ARTICLE
════
The tension between press and government about keeping secrets is heightened by the knowledge that classification goes far beyond real need, activated more by fear of personal embarrassment than a threat to national security. J. William Leonard, a National Archives official, testified before a House committee, “It is no secret that the government classifies too much information.”



Pressures on the media are enormous. Walter Isaacson, the former president of Cable News Network (CNN), has commented on the media’s constant whipsawing between “the Patriotism Police,” demanding support of the government, and “the Lapdog Police,” complaining of a too compliant attitude toward the government.



“In this war we need to return to our nation’s tradition of cooperation and self-defense,” said Attorney General John Ashcroft in a speech in June 2003.
════
GIVEN MATERIAL
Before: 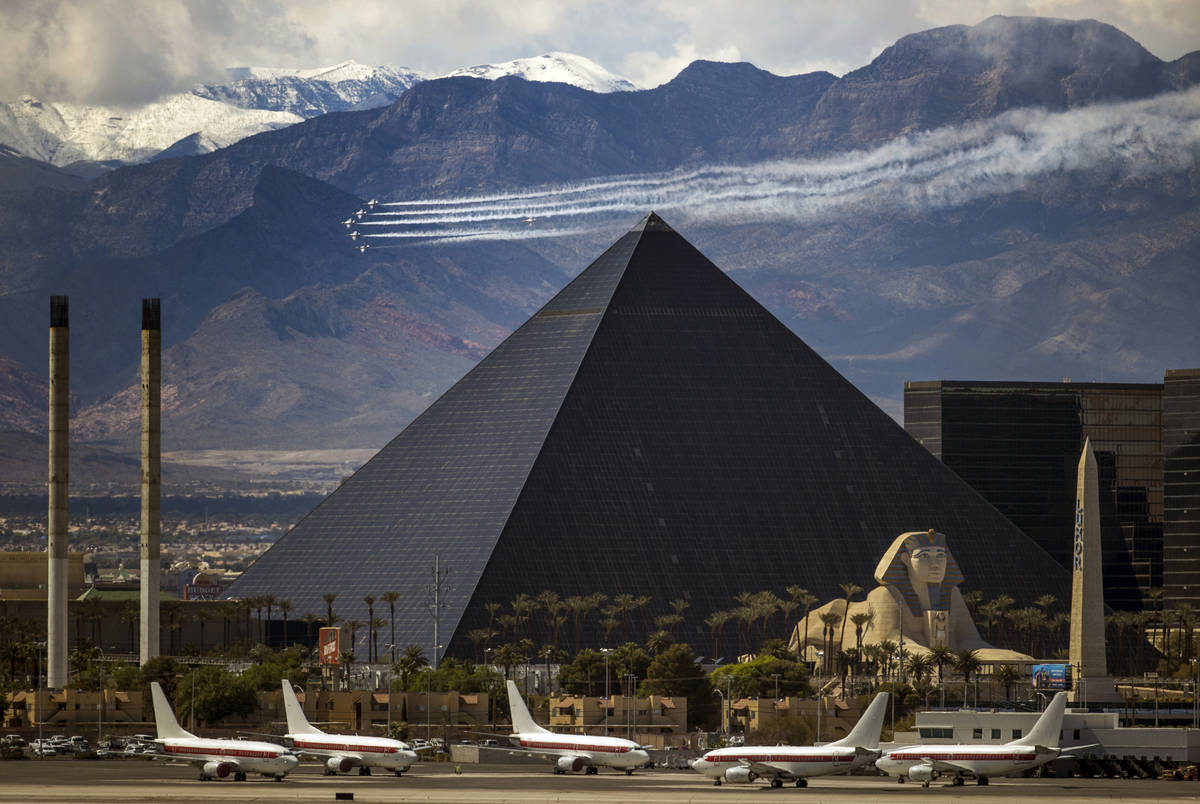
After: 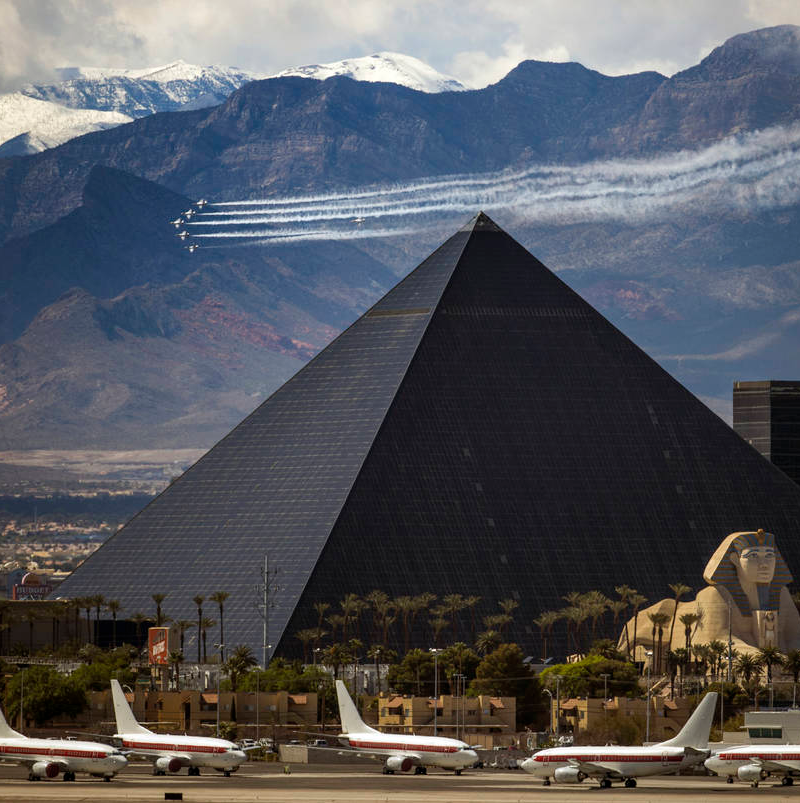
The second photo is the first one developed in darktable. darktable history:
════
OBJECTIVES
1) Answer these from the article on press and government secrecy:
(a) Which National Archives official testified before a House committee?
(b) Which two labels did Walter Isaacson use for the pressures that whipsaw the media?
(c) In what month and year did John Ashcroft give the speech quoted at the end?
2) Reproduce the part of the article on press and government secrecy between "Pressures on the" and "toward the government.", inclusive.

THE RESPONSES
1)
(a) J. William Leonard
(b) "the Patriotism Police" and "the Lapdog Police"
(c) June 2003

2)
Pressures on the media are enormous. Walter Isaacson, the former president of Cable News Network (CNN), has commented on the media’s constant whipsawing between “the Patriotism Police,” demanding support of the government, and “the Lapdog Police,” complaining of a too compliant attitude toward the government.